We all respect each other's needs. This goes beyond the bedroom. If you're just getting into being poly just for the sex you're not doing it right (in my opinion).
Keep everybody in the loop. This doesn't mean sharing things are meant to be secrets. It's more like... I can't describe it well. Let me use a recent example. Chance recently lost a friend to suicide. I had him staying at my place for about a week so I could keep him safe. We had very deep, personal conversations about it.
Josh wanted to have a quickie with me during this time. I told him I was with Chance and he needed me more, because he lost a friend to suicide. I didn't go into fine details, but I gave Josh enough info to help him understand. Josh was disappointed, but respected Chance's needs and my own.
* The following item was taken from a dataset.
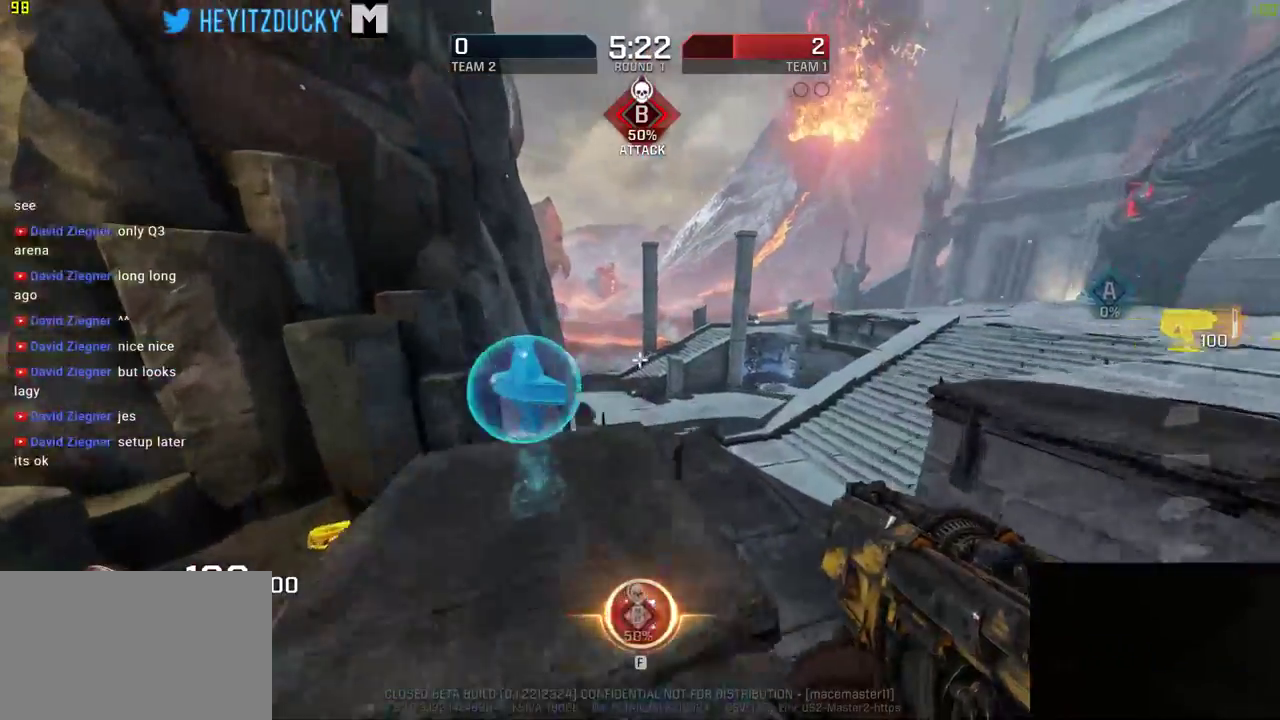
{"keys": ["d", "space", "w"], "mouse": [], "events": [[116, "a", "up"], [200, "d", "down"], [433, "space", "down"]]}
Also: We all know about each other. Everybody knows about the others, even though we're never all in a room together. I keep each partner up to date on the others' lives (without divulging anything too personal). I don't make it a point to be anal about telling them all a thousand details, but I might tell the others if one of them got a job or went on a trip or got sick or something. Each of them regularly commonly asks about how life is going for the others, especially if one of my partners is suffering.
Sometimes I go to one of them for info to give another one in their areas of expertise Pat is a psychic when it comes to cars, Chance has some medical knowledge, and Josh is a wizard with computers and electronics. So if Josh's car is acting funny, I ask Pat and I write his suggestions in a text to Josh.
I hope I haven't droned on too long here... I could probably come up with more, but I've already given you a wall of text to read lol
Ask me if you want to know more! I have known I'm poly for less than a year, but I've been practicing polyamory for almost 20 years. I'm an open, blunt, straightforward person. I used to write adult fiction. You can't freak me out lol No topic is off limits!